(List of tasks):
• 1. In the court opinion on the nursing home's Medicaid claim, on what date was Jacob Stupler admitted to Peninsula General Nursing Home?
• 2. Write what comes next in the court opinion on the nursing home's Medicaid claim, starting after its final sentence.

(Document excerpt):
Peninsula General Nursing Home v. Sugarman

57 A.D.2d 268, 394 N.Y.S.2d 644, 1977 N.Y. App. Div. LEXIS 10983
CourtAppellate Division of the Supreme Court of the State of New York
DecidedMay 17, 1977
StatusPublished
Cited by17 cases

This text of 57 A.D.2d 268 (Peninsula General Nursing Home v. Sugarman) is published on Counsel Stack Legal Research, covering Appellate Division of the Supreme Court of the State of New York primary law. Counsel Stack provides free access to over 12 million legal documents including statutes, case law, regulations, and constitutions.

Bluebook
Peninsula General Nursing Home v. Sugarman, 57 A.D.2d 268, 394 N.Y.S.2d 644, 1977 N.Y. App. Div. LEXIS 10983 (N.Y. Ct. App. 1977).

Opinions

Lupiano, J.

Jacob Stupler, now deceased, was admitted to Peninsula General Nursing Home (petitioner), a voluntary not-for-profit nursing home, on October 15, 1973. He resided there until his transfer to a hospital on September 30, 1974. The petitioner nursing home was reimbursed for care and services rendered to Stupler under Medicare for the period October 15, 1973 to January 22, 1974, at which point Medicare benefits were exhausted. Petitioner is a participant in the New York State Medicaid Program which provides for direct payment to be made to participating nursing homes for services rendered by them to eligible individuals under section 366 of the Social Services Law. Medicare having been exhausted, petitioner applied for Medicaid coverage on behalf of Stupler which application was denied by the Social Services Department of the City of New York on the ground that Stupler was ineligible for this assistance because he received $29,684.66 from the sale of his house on April 15, 1974 (Social [270]*270Services Law, § 366, subd 1, par [e]). It is averred by petitioner that Stupler conveyed this property to his children on July 9, 1973 for no consideration and that they subsequently sold the premises to a third party for the aforesaid sum. By letter dated September 13, 1974, petitioner requested a fair hearing on its behalf with respect to the denial of the application which it submitted for nursing home care coverage by Medicaid on behalf of Stupler. Petitioner was informed that a fair hearing was scheduled for October 15, 1974 pursuant to a request by Jacob Stupler’s family. However, one week prior to this scheduled hearing, petitioner was apparently informed that the children of Jacob Stupler had withdrawn their request for same and that the hearing was canceled. Parenthetically, it appears Jacob Stupler died on September 30, 1974. Petitioner asserts that it should obtain reimbursement under Medicaid for services rendered to Jacob Stupler between January 23, 1974, when Medicare coverage was exhausted, and September 30, 1974, when he left the home. They base this assertion on the claim that the transfer by Jacob Stupler of his real property comes within the "homestead” exemption of section 366 (subd 2, par [a], cl [1]) of the Social Services Law. This claim was never subjected to scrutiny by the Departments of Social Services because of the administrative agencies’ unequivocal position that petitioner has no right to a fair hearing.

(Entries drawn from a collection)
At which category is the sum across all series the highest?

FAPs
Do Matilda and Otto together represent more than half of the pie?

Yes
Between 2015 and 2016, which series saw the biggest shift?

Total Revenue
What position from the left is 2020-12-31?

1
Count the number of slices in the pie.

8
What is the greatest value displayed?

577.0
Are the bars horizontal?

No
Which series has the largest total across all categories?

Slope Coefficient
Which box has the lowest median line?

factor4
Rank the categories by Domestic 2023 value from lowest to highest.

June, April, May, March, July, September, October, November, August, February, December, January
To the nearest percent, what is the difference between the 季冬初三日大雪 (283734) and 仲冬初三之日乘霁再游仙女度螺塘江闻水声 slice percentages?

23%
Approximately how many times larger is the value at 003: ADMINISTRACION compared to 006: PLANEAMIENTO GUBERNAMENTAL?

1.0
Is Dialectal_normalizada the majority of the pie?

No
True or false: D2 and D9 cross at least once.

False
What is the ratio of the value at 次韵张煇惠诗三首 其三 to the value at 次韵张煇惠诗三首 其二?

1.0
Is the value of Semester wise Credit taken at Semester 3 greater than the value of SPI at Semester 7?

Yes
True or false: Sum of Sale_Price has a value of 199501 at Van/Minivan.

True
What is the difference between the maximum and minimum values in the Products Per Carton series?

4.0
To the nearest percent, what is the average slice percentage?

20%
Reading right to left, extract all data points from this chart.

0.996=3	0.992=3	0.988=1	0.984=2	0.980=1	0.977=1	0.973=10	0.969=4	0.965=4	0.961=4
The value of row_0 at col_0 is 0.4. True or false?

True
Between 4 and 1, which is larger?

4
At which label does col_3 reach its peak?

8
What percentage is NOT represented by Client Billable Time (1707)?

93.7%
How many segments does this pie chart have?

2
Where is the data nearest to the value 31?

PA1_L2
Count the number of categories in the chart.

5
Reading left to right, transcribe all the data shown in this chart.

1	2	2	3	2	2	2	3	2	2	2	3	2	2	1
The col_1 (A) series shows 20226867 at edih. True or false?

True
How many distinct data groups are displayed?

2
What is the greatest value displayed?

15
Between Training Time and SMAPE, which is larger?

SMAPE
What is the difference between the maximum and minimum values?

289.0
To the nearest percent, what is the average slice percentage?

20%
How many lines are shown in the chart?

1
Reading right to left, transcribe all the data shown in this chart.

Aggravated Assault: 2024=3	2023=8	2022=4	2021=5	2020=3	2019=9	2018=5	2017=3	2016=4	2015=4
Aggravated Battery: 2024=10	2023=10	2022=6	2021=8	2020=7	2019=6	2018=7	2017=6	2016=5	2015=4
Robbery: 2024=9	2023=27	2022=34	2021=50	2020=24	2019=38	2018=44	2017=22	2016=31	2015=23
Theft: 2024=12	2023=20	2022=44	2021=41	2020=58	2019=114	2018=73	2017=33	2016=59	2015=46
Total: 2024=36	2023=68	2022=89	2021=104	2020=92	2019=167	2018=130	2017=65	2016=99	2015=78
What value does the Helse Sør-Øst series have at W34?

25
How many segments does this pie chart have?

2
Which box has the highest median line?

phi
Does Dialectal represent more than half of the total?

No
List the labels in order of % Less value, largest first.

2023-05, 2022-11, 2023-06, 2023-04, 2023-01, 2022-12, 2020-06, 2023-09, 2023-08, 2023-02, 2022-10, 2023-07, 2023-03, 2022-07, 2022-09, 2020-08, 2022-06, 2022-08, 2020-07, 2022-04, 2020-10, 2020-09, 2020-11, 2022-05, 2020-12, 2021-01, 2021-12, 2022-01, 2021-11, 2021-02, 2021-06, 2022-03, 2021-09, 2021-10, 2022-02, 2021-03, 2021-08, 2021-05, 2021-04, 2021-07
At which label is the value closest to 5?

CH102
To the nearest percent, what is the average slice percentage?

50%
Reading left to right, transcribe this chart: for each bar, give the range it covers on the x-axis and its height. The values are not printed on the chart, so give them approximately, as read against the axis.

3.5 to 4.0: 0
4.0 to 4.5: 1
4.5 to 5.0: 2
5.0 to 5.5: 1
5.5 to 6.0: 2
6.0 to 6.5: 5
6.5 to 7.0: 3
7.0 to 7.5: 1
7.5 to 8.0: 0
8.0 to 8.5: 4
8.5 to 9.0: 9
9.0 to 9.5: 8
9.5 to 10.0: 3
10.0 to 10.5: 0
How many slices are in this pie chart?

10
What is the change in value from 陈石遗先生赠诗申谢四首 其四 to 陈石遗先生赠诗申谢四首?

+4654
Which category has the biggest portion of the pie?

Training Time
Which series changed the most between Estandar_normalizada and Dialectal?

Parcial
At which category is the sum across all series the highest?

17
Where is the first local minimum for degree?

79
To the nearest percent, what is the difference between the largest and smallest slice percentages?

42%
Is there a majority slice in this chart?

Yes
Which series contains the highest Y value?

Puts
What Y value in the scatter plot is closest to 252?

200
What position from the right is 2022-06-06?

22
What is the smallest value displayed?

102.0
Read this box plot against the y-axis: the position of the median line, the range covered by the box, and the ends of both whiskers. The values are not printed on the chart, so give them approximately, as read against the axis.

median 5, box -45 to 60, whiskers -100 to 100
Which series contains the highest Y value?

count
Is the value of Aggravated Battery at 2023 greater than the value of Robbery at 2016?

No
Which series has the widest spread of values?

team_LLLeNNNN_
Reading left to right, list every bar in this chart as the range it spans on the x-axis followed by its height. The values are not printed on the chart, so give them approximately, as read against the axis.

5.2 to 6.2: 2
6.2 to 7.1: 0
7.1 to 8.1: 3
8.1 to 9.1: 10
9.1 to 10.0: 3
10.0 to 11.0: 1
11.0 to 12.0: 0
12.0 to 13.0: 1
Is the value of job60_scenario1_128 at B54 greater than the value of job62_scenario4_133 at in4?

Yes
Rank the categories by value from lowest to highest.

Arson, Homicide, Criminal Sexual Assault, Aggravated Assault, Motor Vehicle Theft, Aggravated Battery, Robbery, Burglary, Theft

(Your written answers):
• 1. October 15, 1973.

• 2.
We are only concerned in this appeal with whether petitioner should be afforded a fair hearing. The merits of petitioner’s claim as to the "homestead” exemption are, therefore, not considered.

Although an article 78 proceeding is not the proper vehicle to attack the constitutionality of a legislative enactment, the court is empowered to treat the proceeding as an action for declaratory judgment and proceed accordingly (Kovarsky v Housing Development Administration of City of N. Y., 31 NY2d 184; Matter of Lakeland Water Dist. v Onondaga County Water Auth., 24 NY2d 400; Matter of Fritz v Huntington Hosp., 39 NY2d 339, 347). This is what Special Term did.

Respondents-appellants contend that since section 366 of the Social Services Law and the regulations promulgated thereunder (18 NYCRR 358.1 et seq.) are silent concerning the right of a provider of medical services to obtain administrative review of the local agency determination, petitioner lacks standing to request such review. However, in Boryszewski v [271]*271Brydges (37 NY2d 361, 364), the Court of Appeals declared: "We are satisfied that the time has now come when the judicially formulated restriction on standing (which we recognize has had a venerable existence) should be modified to bring our State’s practice with respect to review of State legislative action into conformity not only with the practice in the majority of other States but also with the procedural standing of taxpayers to challenge local actions (General Municipal Law, § 51). We are now prepared to recognize standing where, as in the present case, the failure to accord such standing would be in effect to erect an impenetrable barrier to any judicial scrutiny of legislative action.” Under the standard enunciated in Boryszewski v Brydges (supra), petitioner does not lack standing to challenge the constitutionality of section 366 of the Social Services Law and the regulations adopted thereunder.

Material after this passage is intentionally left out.